During an average working day, Agarwal can dispense medical supplies to ailing customers with or without references to prescriptions written by doctors of varied handwriting disorder, some suffering chronic level of dysgraphia. On several occasions, Agarwal dispensed medicines referring to a daily calendar leaf, a school progress card and a dental impression.

However, what tilted the scales for Agarwal, against other equally proficient decoders in India, was his ability to encode and send messages back to doctors. Whenever a particular medicine is about to be out of stock, Agarwal would write a note back to the doctor in the same prescription form and ask the already unwell patient to walk back to meet the doctor to verify the medicines. The secret messages which could only be understood by the specific doctor, could not even be decoded by the security companies that were studying him for years, it was learnt later.

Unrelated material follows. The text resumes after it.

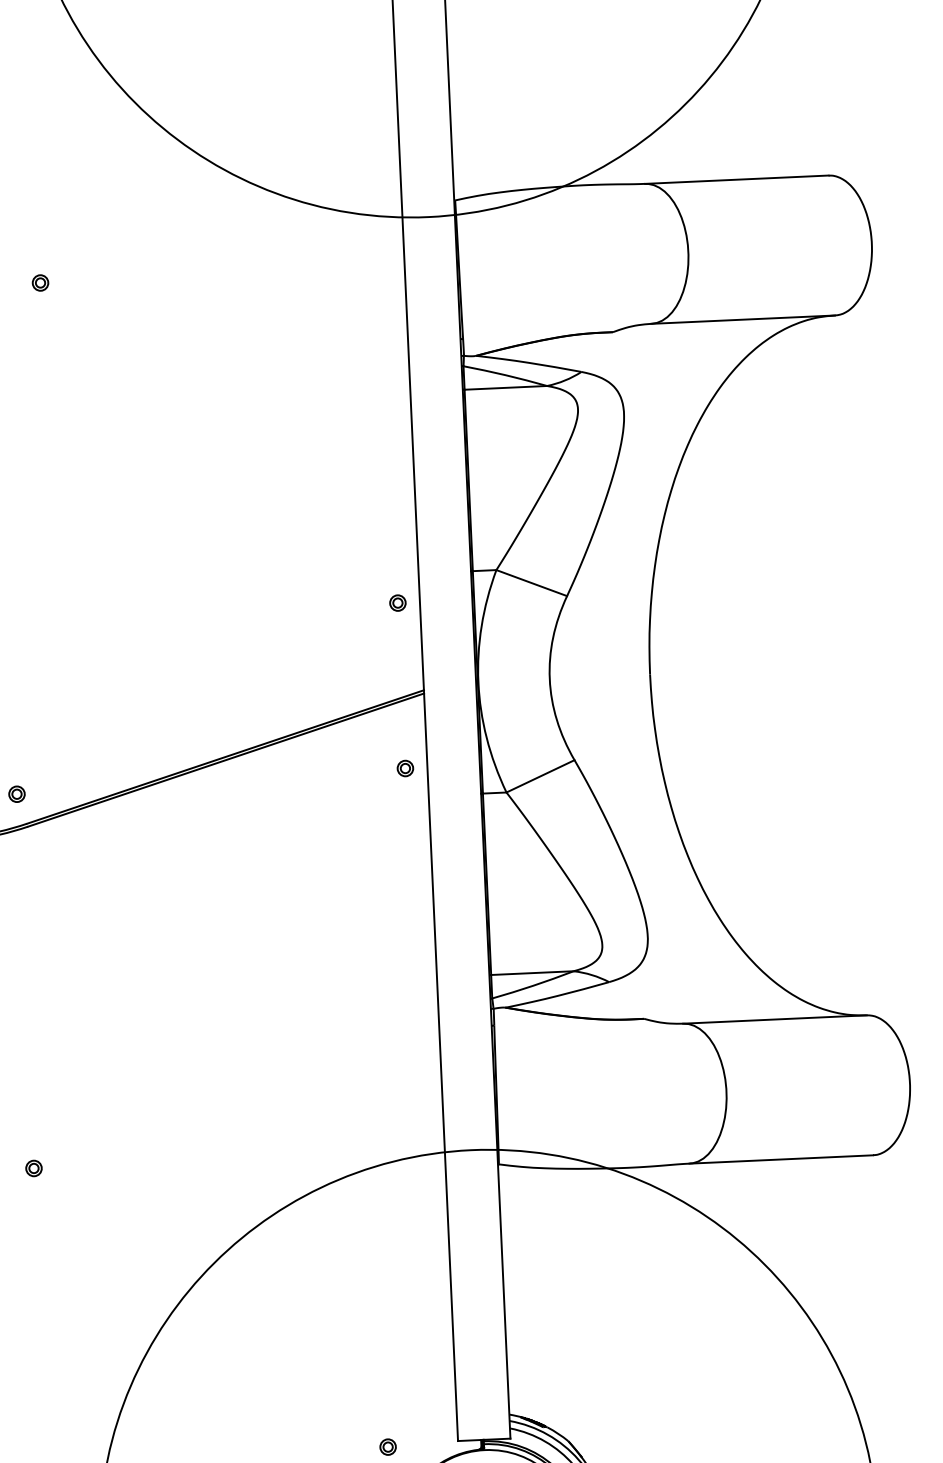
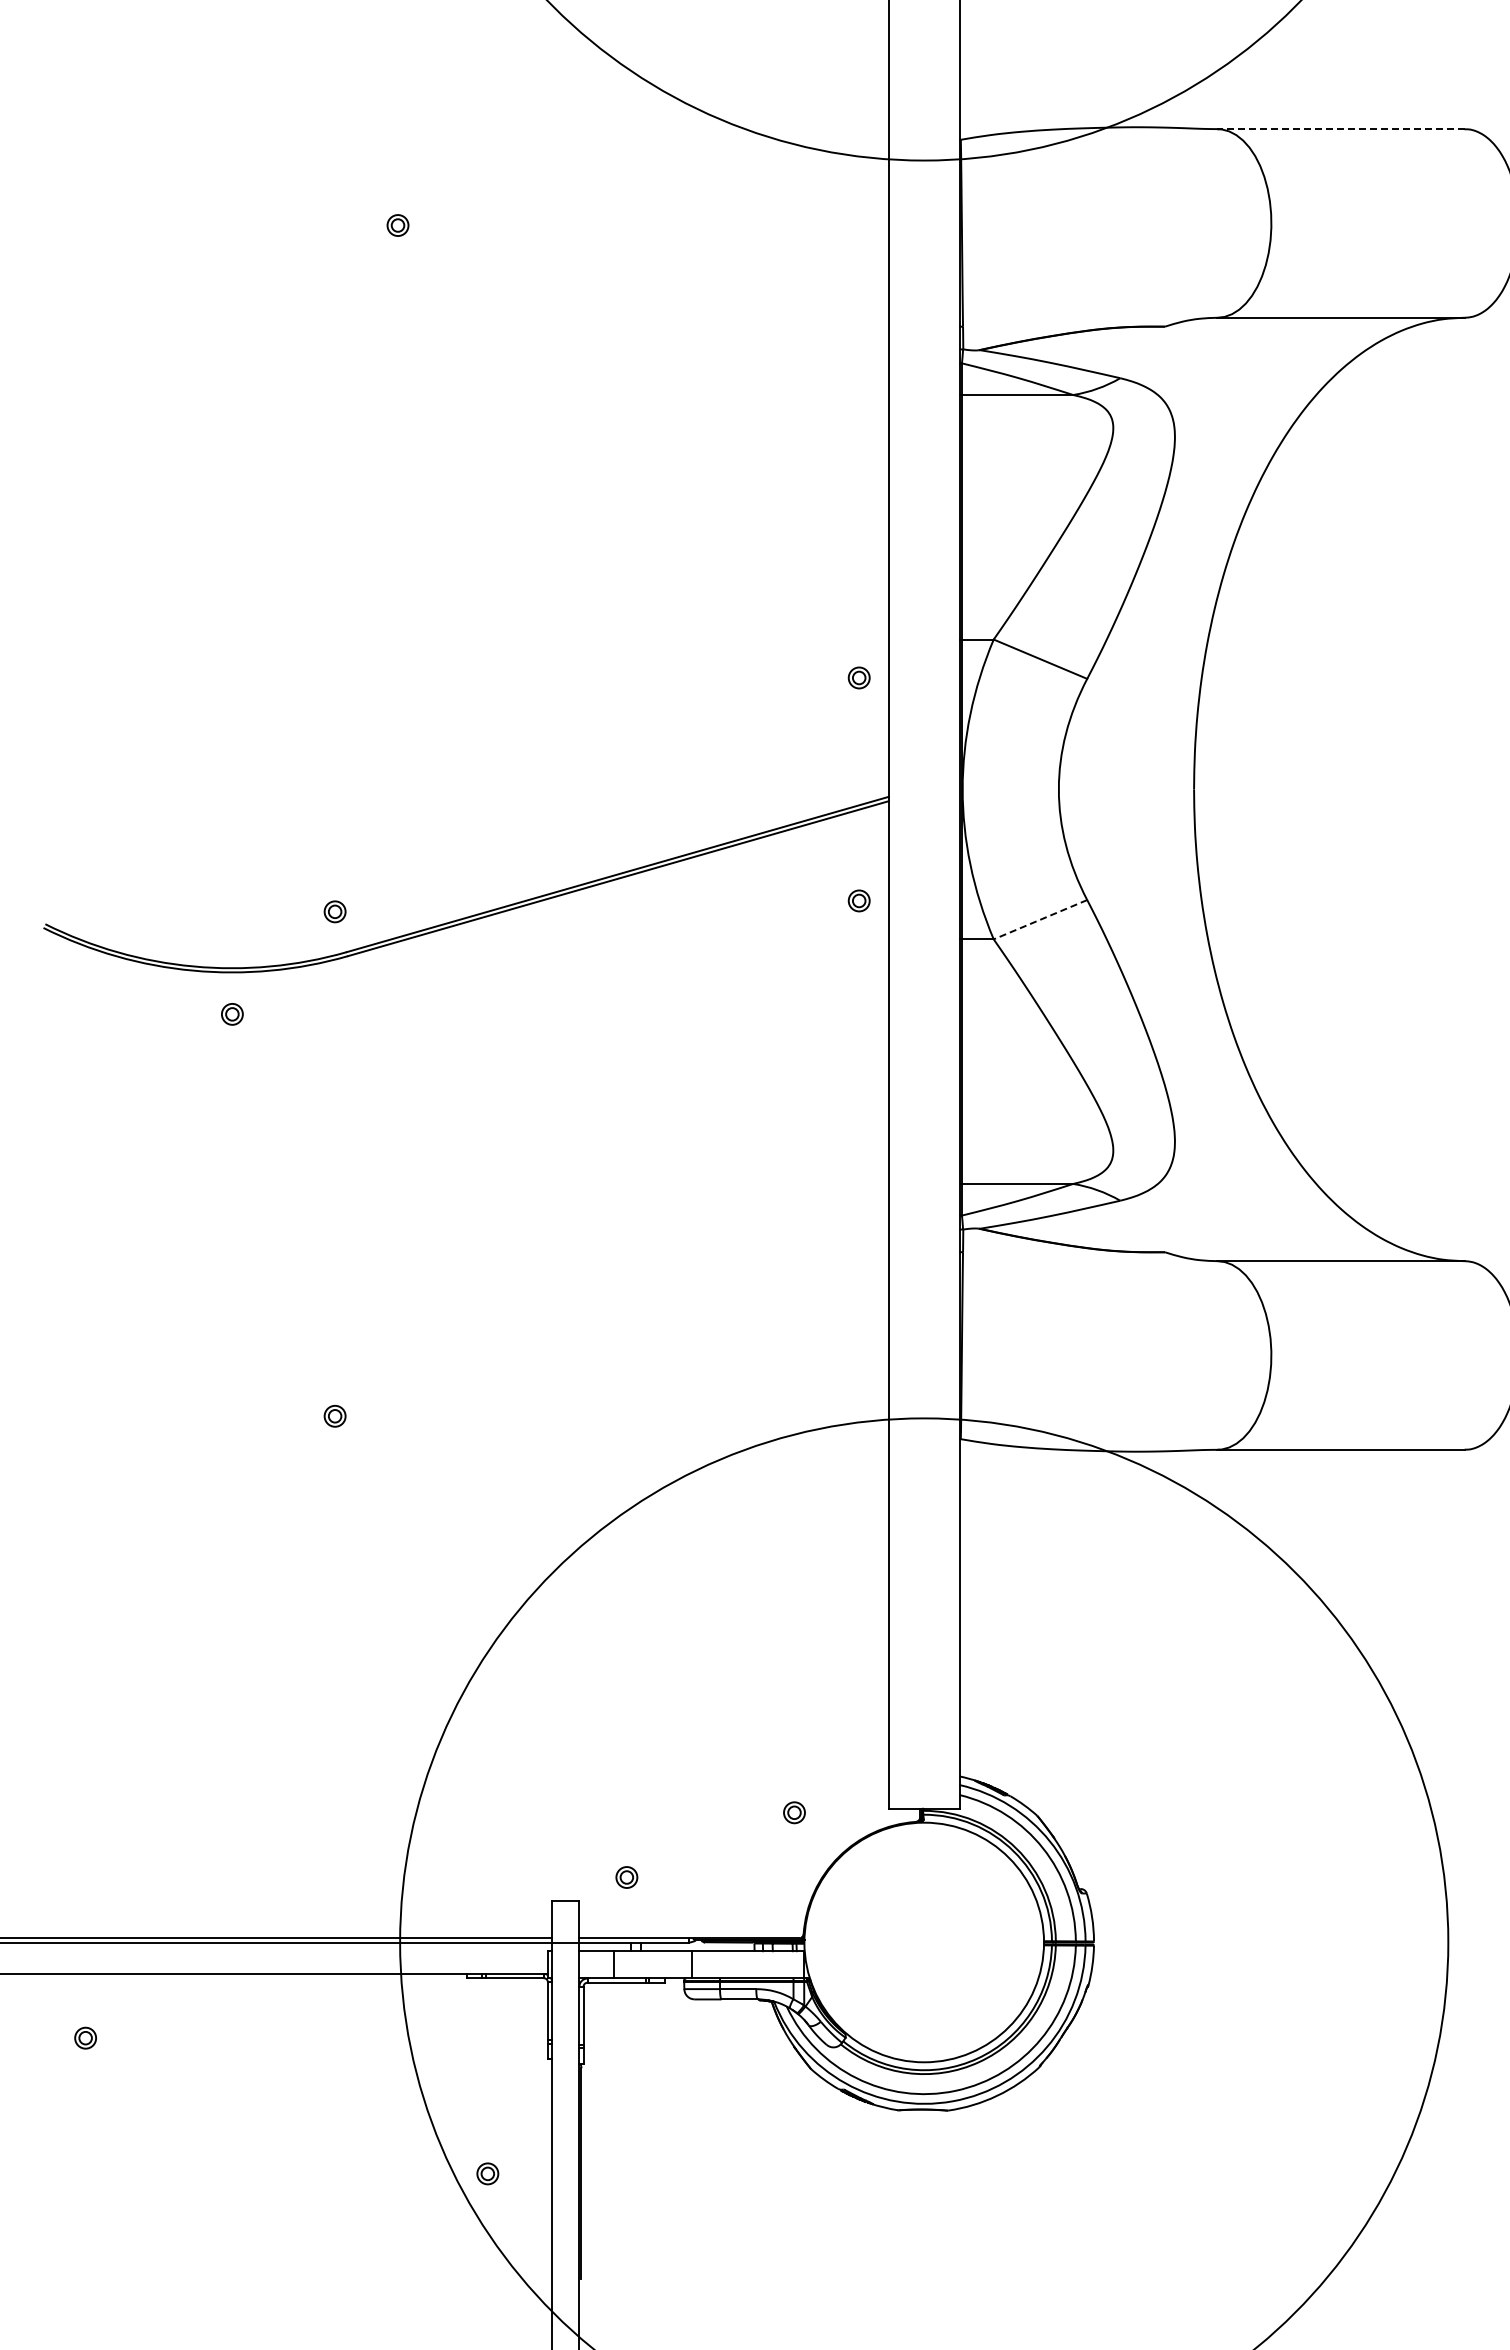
line: (736, 180) -> (1340, 129), solid -> dashed
line: (540, 776) -> (1040, 919), solid -> dashed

“Agarwal can write differently to suit the decoding skills of different doctors and for this precise skill he had been offered this high profile cryptologist title in our company”, the HR manager of the internet security company told Faking News, to leave the reporter completely bewildered, not with all the secretive demeanor of cryptology, but with the unbelievable fact that even internet security companies have HR managers, who are not trustworthy by job definition.